Bikini Body Mommy 3.0 Day 0

Tomorrow is day one of my Bikini Body Mommy 3.0 adventure..

I fail miserably at these programs.. they are too strict.. they deprive too much.. they work you too hard.. they don’t work you hard enough..

I have decided to do BBM 3.0 and have accountability partners.. I’m actually running this BBM journey with a few online friends.. I’ll be the one posting the videos and asking for updates from the people who have joined me..

I am hoping that since they will be depending on me to keep them motivated, that it means I will stay motivated myself..

I have decided that I will not be following her meal plan.. I will take the supplements that she has suggested and do her work outs.. I will be increasing my water intake as well.. but I will eat what I like and practice moderation.

Bright at early tomorrow morning I will weigh myself for the first time in over a month.. which will be horrifying.. and I will post it publicly  which is even more horrifying..

= = = =

TASKS TO CARRY OUT:
A - According to the blog post, who is the writer running the BBM journey with?
B - Translate this sentence from the blog post into Spanish: "Tomorrow is day one of my Bikini Body Mommy 3.0 adventure".
The items after this blog post have nothing to do with the two tasks here.

EXERCISE DATA:
= = = =

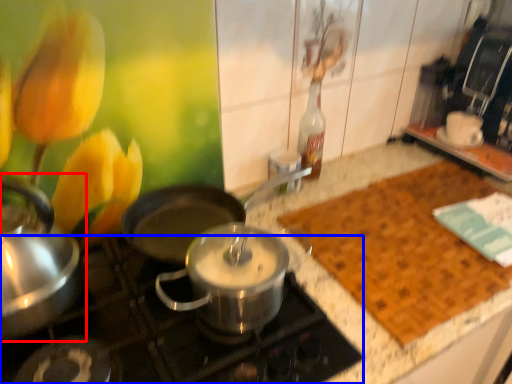
Question: Which object appears farthest to the camera in this image, kitchen appliance (highlighted by a red box) or gas stove (highlighted by a blue box)?

Choices:
 (A) kitchen appliance
 (B) gas stove

Answer: (A)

= = = =

EXERCISE RESULTS:
A - A few online friends.

B - Mañana es el primer día de mi aventura con Bikini Body Mommy 3.0.